● Data items:
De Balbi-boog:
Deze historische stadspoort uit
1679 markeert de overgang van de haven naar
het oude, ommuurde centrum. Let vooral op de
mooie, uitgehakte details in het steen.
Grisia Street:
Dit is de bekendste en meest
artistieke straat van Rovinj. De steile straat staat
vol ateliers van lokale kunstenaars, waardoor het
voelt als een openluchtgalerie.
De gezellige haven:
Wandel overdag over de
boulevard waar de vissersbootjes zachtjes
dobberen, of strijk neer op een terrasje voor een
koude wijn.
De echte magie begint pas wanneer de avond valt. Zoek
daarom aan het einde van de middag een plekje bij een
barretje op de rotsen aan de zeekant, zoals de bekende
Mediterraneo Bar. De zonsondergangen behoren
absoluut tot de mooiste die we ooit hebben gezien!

● Required work:
Copy exactly the line containing "vol ateliers van" and each line after it through the end of the records above.

● Finished exercise:
vol ateliers van lokale kunstenaars, waardoor het
voelt als een openluchtgalerie.
De gezellige haven:
Wandel overdag over de
boulevard waar de vissersbootjes zachtjes
dobberen, of strijk neer op een terrasje voor een
koude wijn.
De echte magie begint pas wanneer de avond valt. Zoek
daarom aan het einde van de middag een plekje bij een
barretje op de rotsen aan de zeekant, zoals de bekende
Mediterraneo Bar. De zonsondergangen behoren
absoluut tot de mooiste die we ooit hebben gezien!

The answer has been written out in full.